President Jimmy Carter talks poverty, cancer remission, and the - WMC Action News 5 - Memphis, Tennessee

President Jimmy Carter talks poverty, cancer remission, and the next U.S. president

(SOURCE: Amelia Carlson/ WMC Action News 5) (SOURCE: Amelia Carlson/ WMC Action News 5)

America's 39th President is in Memphis helping Habitat for Humanity of Greater Memphis build 10 homes in North Memphis this week.

President Jimmy Carter took some time out from swinging hammers and lifting boards to talk with WMC Action News 5 about poverty, cancer remission, and the nation's next president.

"When I came to Memphis last year in November, I said, 'I'm coming back in August,'" Carter said. "I wasn't sure I was telling the truth. Luckily, I am."

Back then, Carter thought he had two weeks to live. Just shy of 92, cancer remission includes climbing ladders and hammering away at poverty for this former president.

He says Habitat is not a handout.

"The families have to pay the full cost of the house, and in addition have to put in 350 hours of work here in Memphis sometimes as much as 500 hours," Carter pointed out.  "We don't charge them any interest because the bible says when you lend money to a poor person, you don't charge interest."

Carter and his wife of 70 years could be seen holding hands on he North 3rd Street site in between doing the actual manual labor.

"We like to work side-by-side on our projects. We've done everything together for the last 70 years and so Habitat is a common commitment both of us have," he gushed.  "We also have shared partnership with the Carter s where we spend 95% of our time. I've reached at Emory University 35 years.  She's also a professor there.  We have a lot of things in common."

Carter said cancer remission made him more grateful.

"Every night I'm thankful I had another day of work and blessings and when I wake up in the morning, I feel special gratitude for God giving me a few more days," Carter said.

UNCUT: President Carter speaks with Kontji Anthony about project in Memphis

Carter says it's important for Habitat to go into the poorest parts of town. 

"People who own the houses all around begin to see how proud the homeowners are of their own house, how they take care of them, they mow the lawns, they don't commit graffiti on the house and keep the house painted and so forth," he said.  "It improves the quality of housing all around."

His mission to close the gap between the rich and the poor gap includes criminal justice reform similar to the ordinance a Memphis City Council committee passed Tuesday to decriminalize smaller amounts of marijuana.

"In 1979, I called for a decriminalization of marijuana, not the legalization of marijuana, but to make sure the people who were arrested with a small amount of marijuana wouldn't be sent to prison, but would be given medical treatment if they had an addiction to marijuana," Carter said.

He said the Habitat for Humanity cause is as great as choosing the next president, but that Republicans and Democrats work side-by-side building homes without talking politics.

"We've been through a very troubled relation year, I think unprecedented.
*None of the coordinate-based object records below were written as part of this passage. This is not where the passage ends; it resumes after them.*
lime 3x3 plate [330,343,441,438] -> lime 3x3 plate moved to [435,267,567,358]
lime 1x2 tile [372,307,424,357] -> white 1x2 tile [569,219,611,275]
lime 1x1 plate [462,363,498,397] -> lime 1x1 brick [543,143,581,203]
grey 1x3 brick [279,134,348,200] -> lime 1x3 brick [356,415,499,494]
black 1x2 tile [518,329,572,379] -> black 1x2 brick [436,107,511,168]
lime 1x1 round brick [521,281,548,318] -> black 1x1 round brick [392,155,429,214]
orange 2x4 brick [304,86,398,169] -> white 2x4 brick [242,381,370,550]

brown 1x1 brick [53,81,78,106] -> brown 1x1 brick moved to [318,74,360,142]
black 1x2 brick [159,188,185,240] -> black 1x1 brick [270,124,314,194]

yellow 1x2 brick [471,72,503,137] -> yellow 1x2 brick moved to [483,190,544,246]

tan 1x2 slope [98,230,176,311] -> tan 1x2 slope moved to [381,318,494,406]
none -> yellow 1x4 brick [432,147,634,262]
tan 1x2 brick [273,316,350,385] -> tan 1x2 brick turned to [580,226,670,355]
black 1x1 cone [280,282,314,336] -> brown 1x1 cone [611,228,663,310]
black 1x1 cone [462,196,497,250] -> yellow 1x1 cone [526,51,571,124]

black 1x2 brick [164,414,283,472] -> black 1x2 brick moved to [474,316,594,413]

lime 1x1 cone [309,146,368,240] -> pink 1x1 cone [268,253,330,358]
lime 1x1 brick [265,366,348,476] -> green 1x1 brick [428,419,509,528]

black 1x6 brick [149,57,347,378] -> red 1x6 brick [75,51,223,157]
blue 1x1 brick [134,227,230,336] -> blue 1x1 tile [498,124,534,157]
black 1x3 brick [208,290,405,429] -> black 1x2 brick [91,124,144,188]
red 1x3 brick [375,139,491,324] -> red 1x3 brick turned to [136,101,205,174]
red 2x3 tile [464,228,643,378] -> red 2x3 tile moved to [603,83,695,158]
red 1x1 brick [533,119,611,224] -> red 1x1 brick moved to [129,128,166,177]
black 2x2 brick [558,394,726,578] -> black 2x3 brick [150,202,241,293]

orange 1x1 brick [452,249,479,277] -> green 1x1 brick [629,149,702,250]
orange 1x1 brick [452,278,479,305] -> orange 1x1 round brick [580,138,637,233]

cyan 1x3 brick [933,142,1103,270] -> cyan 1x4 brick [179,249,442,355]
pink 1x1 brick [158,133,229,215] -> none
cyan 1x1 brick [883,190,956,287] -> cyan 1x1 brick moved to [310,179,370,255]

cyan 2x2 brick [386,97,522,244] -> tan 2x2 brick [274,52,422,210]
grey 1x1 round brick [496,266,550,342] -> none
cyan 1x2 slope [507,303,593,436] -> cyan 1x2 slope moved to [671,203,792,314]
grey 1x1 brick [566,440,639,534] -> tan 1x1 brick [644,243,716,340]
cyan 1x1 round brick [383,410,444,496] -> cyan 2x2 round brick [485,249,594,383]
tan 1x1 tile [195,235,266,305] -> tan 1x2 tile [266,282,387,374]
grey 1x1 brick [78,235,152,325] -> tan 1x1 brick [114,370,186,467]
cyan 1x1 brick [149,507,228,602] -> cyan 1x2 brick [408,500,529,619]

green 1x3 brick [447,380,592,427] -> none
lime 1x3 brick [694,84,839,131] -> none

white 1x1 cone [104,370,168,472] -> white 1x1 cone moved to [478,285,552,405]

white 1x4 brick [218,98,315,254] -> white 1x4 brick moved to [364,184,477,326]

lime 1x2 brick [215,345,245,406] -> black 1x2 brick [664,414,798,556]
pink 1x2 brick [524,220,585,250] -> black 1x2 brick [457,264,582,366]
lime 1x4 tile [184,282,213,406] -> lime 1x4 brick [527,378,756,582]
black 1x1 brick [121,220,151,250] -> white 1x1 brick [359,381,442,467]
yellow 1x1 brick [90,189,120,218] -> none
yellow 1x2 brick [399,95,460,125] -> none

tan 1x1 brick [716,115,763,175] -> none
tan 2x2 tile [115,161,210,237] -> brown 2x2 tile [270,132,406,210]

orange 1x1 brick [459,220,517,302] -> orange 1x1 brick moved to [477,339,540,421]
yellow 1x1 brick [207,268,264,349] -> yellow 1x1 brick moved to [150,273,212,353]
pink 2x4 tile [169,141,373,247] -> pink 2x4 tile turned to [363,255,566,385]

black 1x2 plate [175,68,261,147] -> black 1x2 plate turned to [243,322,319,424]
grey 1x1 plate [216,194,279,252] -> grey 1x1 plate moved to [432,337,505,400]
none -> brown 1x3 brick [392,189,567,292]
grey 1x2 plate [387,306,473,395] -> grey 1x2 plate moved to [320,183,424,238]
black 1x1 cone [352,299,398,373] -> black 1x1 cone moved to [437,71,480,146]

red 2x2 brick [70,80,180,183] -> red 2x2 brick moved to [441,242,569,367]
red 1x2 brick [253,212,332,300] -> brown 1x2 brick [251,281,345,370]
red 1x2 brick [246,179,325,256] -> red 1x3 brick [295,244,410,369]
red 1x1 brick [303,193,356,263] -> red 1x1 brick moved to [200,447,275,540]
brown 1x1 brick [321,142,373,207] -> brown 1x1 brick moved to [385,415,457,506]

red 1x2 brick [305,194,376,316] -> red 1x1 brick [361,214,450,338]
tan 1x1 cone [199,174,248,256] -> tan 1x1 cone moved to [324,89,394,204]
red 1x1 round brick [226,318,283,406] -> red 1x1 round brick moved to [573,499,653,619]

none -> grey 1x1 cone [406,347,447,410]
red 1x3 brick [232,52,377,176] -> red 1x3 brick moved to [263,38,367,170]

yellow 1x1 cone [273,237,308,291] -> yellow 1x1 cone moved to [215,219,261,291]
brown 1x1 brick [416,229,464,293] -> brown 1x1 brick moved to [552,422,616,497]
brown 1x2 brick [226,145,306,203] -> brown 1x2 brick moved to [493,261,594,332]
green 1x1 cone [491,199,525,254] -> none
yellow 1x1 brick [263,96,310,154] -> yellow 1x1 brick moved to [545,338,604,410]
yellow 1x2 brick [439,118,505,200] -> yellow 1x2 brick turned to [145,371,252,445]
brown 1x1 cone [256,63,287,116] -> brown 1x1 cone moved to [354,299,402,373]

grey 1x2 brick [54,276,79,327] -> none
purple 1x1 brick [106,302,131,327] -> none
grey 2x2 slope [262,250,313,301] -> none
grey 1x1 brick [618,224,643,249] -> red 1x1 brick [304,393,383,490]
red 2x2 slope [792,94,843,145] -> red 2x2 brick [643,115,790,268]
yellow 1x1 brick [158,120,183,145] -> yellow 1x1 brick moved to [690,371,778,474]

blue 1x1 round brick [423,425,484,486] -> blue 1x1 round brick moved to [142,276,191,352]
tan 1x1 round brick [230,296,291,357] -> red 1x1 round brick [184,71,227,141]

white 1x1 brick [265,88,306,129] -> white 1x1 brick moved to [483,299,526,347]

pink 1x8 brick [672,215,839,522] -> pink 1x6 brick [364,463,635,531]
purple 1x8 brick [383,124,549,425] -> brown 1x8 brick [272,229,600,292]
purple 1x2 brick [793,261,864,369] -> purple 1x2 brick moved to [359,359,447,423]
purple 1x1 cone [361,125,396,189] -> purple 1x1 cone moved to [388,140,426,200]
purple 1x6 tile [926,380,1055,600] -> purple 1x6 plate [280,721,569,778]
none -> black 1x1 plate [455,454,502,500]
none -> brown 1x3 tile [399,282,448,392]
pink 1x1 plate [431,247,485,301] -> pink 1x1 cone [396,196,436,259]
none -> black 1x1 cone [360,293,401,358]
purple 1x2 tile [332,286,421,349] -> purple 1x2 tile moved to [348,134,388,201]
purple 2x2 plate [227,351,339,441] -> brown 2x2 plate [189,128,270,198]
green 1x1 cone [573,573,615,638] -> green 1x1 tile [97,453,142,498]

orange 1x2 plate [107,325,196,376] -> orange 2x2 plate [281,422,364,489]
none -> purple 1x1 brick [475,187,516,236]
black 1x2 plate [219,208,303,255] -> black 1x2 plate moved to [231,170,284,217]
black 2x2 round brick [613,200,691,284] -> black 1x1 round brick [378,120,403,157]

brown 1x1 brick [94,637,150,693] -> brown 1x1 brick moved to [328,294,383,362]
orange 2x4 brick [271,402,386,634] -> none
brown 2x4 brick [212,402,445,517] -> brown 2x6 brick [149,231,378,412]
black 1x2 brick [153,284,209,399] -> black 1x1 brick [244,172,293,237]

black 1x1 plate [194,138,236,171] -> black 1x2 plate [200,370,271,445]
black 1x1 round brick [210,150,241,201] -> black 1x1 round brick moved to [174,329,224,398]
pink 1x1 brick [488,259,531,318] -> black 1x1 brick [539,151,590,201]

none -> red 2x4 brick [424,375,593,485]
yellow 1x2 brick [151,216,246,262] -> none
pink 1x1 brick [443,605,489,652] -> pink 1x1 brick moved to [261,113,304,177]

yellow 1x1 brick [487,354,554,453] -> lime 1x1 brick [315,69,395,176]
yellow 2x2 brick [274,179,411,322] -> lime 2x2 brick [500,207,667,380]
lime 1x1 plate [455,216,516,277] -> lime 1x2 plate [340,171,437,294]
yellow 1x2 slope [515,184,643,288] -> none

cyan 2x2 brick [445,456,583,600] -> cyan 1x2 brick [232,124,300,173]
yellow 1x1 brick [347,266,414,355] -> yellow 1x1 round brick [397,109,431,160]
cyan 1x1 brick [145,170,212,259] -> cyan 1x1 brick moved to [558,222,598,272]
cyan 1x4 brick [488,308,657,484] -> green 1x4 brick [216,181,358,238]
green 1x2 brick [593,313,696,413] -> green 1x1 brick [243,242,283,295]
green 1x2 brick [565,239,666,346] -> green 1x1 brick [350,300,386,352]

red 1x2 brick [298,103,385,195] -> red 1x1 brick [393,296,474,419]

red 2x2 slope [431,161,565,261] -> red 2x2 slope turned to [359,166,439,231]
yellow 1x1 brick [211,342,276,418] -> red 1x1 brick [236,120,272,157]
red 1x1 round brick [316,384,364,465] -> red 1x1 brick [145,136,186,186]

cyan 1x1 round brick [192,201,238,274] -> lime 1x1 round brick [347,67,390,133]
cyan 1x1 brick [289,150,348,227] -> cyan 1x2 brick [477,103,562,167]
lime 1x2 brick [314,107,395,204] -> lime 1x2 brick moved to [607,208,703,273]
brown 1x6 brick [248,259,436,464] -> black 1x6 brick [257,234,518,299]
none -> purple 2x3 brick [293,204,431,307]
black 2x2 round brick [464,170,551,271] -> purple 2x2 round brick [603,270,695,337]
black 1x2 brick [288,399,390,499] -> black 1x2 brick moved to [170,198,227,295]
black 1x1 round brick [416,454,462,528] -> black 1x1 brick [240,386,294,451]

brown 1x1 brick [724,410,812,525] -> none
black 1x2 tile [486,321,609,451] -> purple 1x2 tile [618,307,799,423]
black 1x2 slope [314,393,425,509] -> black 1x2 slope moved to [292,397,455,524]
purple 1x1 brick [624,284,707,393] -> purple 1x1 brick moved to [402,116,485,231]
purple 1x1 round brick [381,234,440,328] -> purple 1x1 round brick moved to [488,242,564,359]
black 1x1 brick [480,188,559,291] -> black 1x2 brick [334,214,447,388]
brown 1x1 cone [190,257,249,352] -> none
We've come up with two nominees who, according to news reports, have very low opinion ratings among the voters," Carter said. "But, I've always been a Democrat and I'll be voting Democrat this year and I think as far as poor people and minorities and those who need confidence from the government, I think my choice will be the correct one."

Though Carter has lived a charmed life, he says it's important to think of others.

"Sometimes it's difficult for a person who has almost everything we need with a stable family, a house to live in, food to eat, to realize other people don't have that blessing or privilege and when we try to think of some way to help others through charity or a gift, I don't know anything that could compare to habitat," he said.

Carter calls Memphis one of the best Habitat programs in America and when he and Rosalynn leave, he asks that you consider volunteering or donating.